103Indi mi tolse, e bagnato m'offerse
104dentro a la danza de le quattro belle;
105e ciascuna del braccio mi coperse.

106«Noi siam qui ninfe e nel ciel siamo stelle:
107pria che Beatrice discendesse al mondo,
108fummo ordinate a lei per sue ancelle.

109Merrenti a li occhi suoi; ma nel giocondo
110lume ch'è dentro aguzzeranno i tuoi
111le tre di là, che miran più profondo».

112Così cantando cominciaro; e poi
113al petto del grifon seco menarmi,
114ove Beatrice stava volta a noi.

115Disser: «Fa che le viste non risparmi;
116posto t'avem dinanzi a li smeraldi
117ond'Amor già ti trasse le sue armi».

118Mille disiri più che fiamma caldi
119strinsermi li occhi a li occhi rilucenti,
120che pur sopra 'l grifone stavan saldi.

121Come in lo specchio il sol, non altrimenti
122la doppia fiera dentro vi raggiava,
123or con altri, or con altri reggimenti.

124Pensa, lettor, s'io mi maravigliava,
125quando vedea la cosa in sé star queta,
126e ne l'idolo suo si trasmutava.

127Mentre che piena di stupore e lieta
128l'anima mia gustava di quel cibo
129che, saziando di sé, di sé asseta,

130sé dimostrando di più alto tribo
131ne li atti, l'altre tre si fero avanti,
132danzando al loro angelico caribo.

133«Volgi, Beatrice, volgi li occhi santi»,
134era la sua canzone, «al tuo fedele
135che, per vederti, ha mossi passi tanti!

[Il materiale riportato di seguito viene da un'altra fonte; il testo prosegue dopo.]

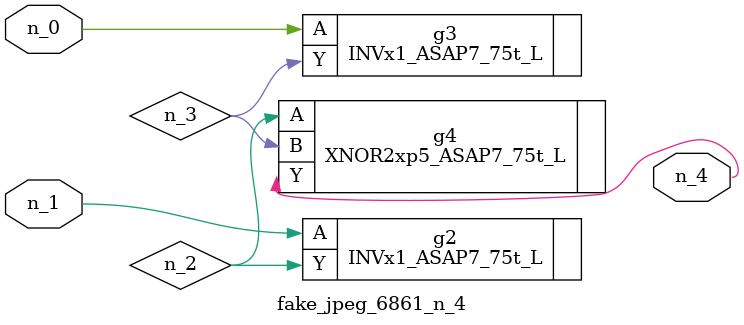
<source format=v>
module fake_jpeg_6861_n_4 (n_0, n_1, n_4);

input n_0;
input n_1;

output n_4;

wire n_2;
wire n_3;

INVx1_ASAP7_75t_L g2 ( 
.A(n_1),
.Y(n_2)
);

INVx1_ASAP7_75t_L g3 ( 
.A(n_0),
.Y(n_3)
);

XNOR2xp5_ASAP7_75t_L g4 ( 
.A(n_2),
.B(n_3),
.Y(n_4)
);


endmodule
</source>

136Per grazia fa noi grazia che disvele
137a lui la bocca tua, sì che discerna
138la seconda bellezza che tu cele».

139O isplendor di viva luce etterna,
140chi palido si fece sotto l'ombra
141sì di Parnaso, o bevve in sua cisterna,

142che non paresse aver la mente ingombra,
143tentando a render te qual tu paresti
144là dove armonizzando il ciel t'adombra,

145quando ne l'aere aperto ti solvesti?